● WHAT YOU HAVE TO DO: Take the part that opens with the line containing "FUTURO: MONITORAGGIO DEGLI ATLETI X PURDUE" and closes with the line containing "Planejador de eventos", and substitute "numeri" for "dati". Write out only those lines again, with nothing else altered.

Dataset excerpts

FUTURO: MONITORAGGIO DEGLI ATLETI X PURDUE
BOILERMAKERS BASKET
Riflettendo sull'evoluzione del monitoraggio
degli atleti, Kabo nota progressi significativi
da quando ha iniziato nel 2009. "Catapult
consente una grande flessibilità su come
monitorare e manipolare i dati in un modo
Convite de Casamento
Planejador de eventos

==

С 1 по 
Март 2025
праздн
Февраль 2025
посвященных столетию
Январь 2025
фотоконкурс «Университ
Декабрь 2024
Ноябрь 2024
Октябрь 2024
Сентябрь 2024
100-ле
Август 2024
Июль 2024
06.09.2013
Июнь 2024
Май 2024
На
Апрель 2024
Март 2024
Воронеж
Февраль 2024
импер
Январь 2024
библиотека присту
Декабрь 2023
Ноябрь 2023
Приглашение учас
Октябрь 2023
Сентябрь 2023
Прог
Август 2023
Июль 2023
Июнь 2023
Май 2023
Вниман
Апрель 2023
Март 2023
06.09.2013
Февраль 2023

● WORKED SOLUTION:
FUTURO: MONITORAGGIO DEGLI ATLETI X PURDUE
BOILERMAKERS BASKET
Riflettendo sull'evoluzione del monitoraggio
degli atleti, Kabo nota progressi significativi
da quando ha iniziato nel 2009. "Catapult
consente una grande flessibilità su come
monitorare e manipolare i numeri in un modo
Convite de Casamento
Planejador de eventos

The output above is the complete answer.